Data entries:
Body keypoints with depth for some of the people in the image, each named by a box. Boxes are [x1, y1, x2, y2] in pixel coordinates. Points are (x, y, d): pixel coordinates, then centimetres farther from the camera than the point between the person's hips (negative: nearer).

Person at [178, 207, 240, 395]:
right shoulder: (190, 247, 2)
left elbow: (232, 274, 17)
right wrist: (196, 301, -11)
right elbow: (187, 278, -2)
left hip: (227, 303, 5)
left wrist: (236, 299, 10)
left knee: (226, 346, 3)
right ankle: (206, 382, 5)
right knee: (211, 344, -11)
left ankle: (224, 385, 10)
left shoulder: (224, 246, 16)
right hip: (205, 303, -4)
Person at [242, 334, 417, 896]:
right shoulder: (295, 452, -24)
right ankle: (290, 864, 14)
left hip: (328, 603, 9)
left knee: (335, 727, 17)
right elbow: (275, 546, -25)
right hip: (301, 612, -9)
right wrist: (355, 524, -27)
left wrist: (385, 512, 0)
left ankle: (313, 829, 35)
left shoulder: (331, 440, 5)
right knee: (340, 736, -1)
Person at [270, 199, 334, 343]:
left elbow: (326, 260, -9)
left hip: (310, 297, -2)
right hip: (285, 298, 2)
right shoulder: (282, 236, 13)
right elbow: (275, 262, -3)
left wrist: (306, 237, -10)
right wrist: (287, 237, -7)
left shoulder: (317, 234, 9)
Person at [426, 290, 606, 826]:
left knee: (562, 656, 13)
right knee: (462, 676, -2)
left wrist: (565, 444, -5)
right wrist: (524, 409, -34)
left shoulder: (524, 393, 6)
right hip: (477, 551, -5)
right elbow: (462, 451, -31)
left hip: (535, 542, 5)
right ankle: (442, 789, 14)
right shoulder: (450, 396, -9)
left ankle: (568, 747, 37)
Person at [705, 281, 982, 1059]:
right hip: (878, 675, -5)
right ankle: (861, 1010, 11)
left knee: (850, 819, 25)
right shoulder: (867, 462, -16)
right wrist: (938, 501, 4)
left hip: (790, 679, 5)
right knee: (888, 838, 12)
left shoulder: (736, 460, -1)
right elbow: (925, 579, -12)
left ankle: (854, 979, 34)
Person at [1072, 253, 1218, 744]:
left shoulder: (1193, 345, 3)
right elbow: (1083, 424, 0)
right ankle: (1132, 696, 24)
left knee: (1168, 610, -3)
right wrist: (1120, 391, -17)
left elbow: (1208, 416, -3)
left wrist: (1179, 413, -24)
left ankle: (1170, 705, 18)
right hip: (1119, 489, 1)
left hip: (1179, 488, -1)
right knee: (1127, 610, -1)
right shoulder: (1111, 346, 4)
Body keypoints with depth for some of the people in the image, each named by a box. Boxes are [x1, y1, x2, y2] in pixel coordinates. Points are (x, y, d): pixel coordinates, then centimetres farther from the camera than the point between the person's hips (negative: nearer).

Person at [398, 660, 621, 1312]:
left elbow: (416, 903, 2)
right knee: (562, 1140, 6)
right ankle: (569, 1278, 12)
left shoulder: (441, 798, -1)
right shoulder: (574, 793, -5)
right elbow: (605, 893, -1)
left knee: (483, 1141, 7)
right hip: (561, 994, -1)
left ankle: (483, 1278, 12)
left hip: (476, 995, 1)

WORK REQUEST: Rewrite the lines from the line containing "left hip: (535, 542, 5)" through the line containing "left ankle: (854, 979, 34)", including the person-box lines, which stay unchanged. Scale every keypoint x, y, and depth value by 1.05, rounding to whole numbers with halves rounded up.

WRITTEN RESPONSE:
left hip: (562, 569, 5)
right ankle: (464, 828, 15)
right shoulder: (473, 416, -9)
left ankle: (596, 784, 39)
Person at [705, 281, 982, 1059]:
right hip: (922, 709, -5)
right ankle: (904, 1061, 12)
left knee: (893, 860, 26)
right shoulder: (910, 485, -17)
right wrist: (985, 526, 4)
left hip: (830, 713, 5)
right knee: (932, 880, 13)
left shoulder: (773, 483, -1)
right elbow: (971, 608, -13)
left ankle: (897, 1028, 36)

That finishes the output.